With the help of a lovable dog and a portable camera, SCTV hopes to grab the attention of a whole new audience.
"Look, you've got to think out of the box," said Mark Hatem. "So we put a GoPro camera on a dog."
Hatem has been on SCTV's board of directors for several years and was recently named the cable access channel's program development and underwriting director.
The public access channel is funded by 5% of Comcast’s Salisbury cable profits. But, with more TV programming coming in the form of internet streaming, the traditional cable TV portion of what people watch is steadily declining, according to Hatem.
“Five years from now, 10 years from now, we will be losing our cable subscribers," he said. "We need to start putting better quality shows out there, as well as our community shows. Anyone can come in and put a show on SCTV if they want. That is the whole idea of public access.
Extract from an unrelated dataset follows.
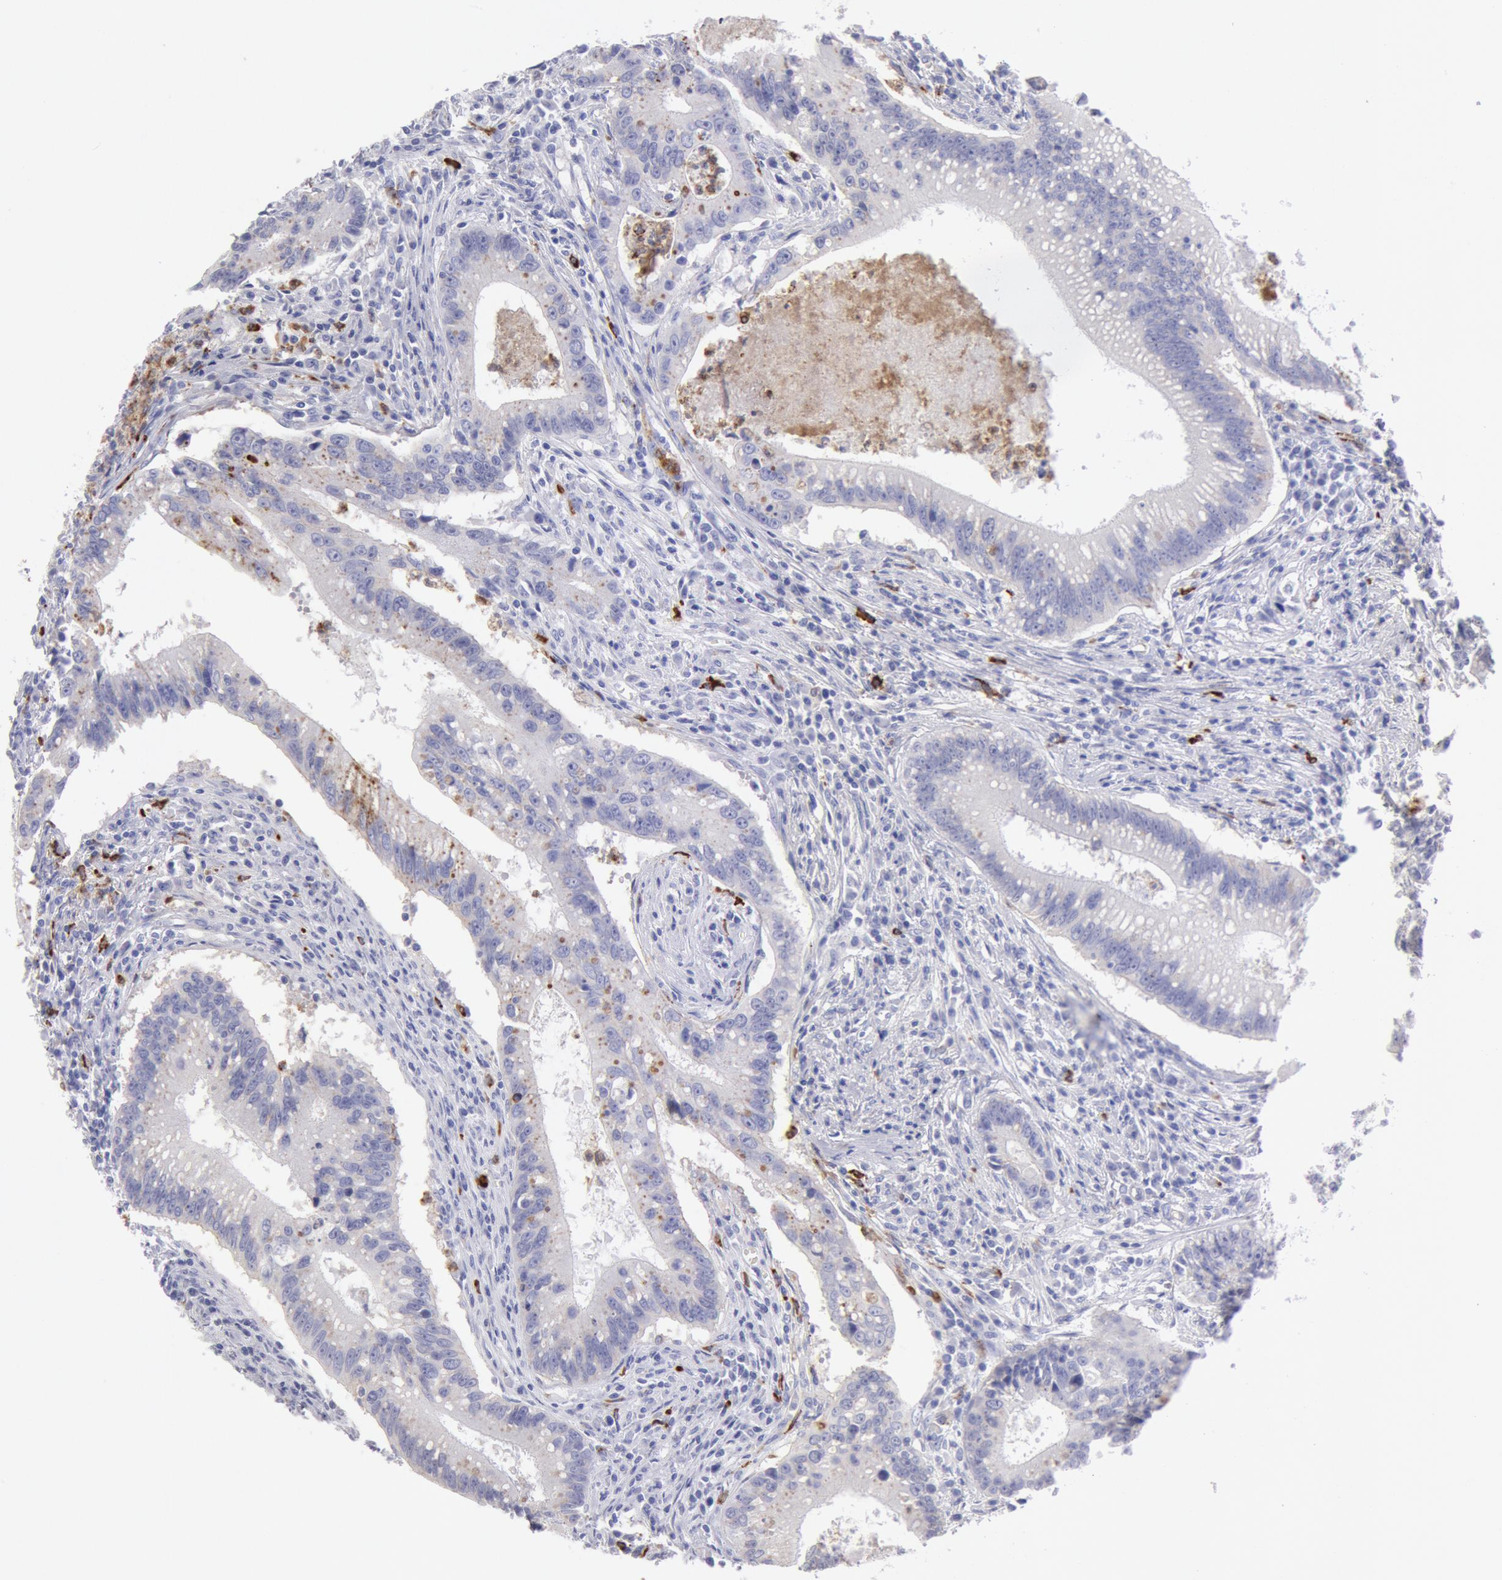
{"staining": {"intensity": "negative", "quantity": "none", "location": "none"}, "tissue": "colorectal cancer", "cell_type": "Tumor cells", "image_type": "cancer", "snomed": [{"axis": "morphology", "description": "Adenocarcinoma, NOS"}, {"axis": "topography", "description": "Rectum"}], "caption": "An image of human colorectal cancer (adenocarcinoma) is negative for staining in tumor cells. Brightfield microscopy of immunohistochemistry (IHC) stained with DAB (brown) and hematoxylin (blue), captured at high magnification.", "gene": "FCN1", "patient": {"sex": "female", "age": 81}}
But that doesn't prevent us from also going out there and putting out quality shows that we would like to see that also have merit to the community."
Hatem said he brings more than 30 years of experience in the TV, radio and print business with him and knows local public access stations as well as other media outlets need to start coming up with more original programming if the are going to move forward.
"When we get our remotes in our hands, we switch through until we find something we like. Do we know what channel it is? No. But we are watching that particular show," Hatem said. "I want that to be the same with us. I want people to find us and stay with us because it was a really good thing they were watching."
Enter a one-and-a-half-year-old black Labrador-Pyrenees mix named Poppy, who made her first appearance as a four-legged cameraman during the Salisbury Beach Partnership's annual pet parade on July 3.
"We want the dog to be a big part of the fabric of the community," Hatem said. "Poppy is offering a four-legged perspective. Her camera shows you everything the dog is seeing. People love this animal too."
Dan Kinsella is Poppy's human companion and said they are up for anything.
"I guess we're going wherever this takes us," Kinsella said. "Let's see where it goes."
Kinsella rescued Poppy from a shelter last summer and the two are working through an advanced training and command class together.
"She is really mellow," Kinsella said. "Kids can pet her and she is really kid-friendly. She just loves humans and loves to be petted."
Hatem said Poppy's pet parade coverage was a big enough hit that SCTV will be taking her to the Fire Department, the Council on Aging and the Boys & Girls Club of the Lower Merrimack Valley in the near future.
"You will find this dog everywhere," Hatem said.
He also promised to bring Poppy to many of the events on Salisbury Beach during the rest of the summer.
"We will be going to the movie nights, we will be going to Joe's Playland, we will be going to the carousel," Hatem said. "We also want to take her around to meet everybody at Town Hall. ... It's just a lot of fun."
Poppy's appearances won't just be showing up on SCTV's channels 12 and 18 either. According to Hatem the dog's segments will also appear on SCTV's website at www.sctvmc.org/home.
"That means anybody outside of a community can see her," he said. "They could see her in Australia."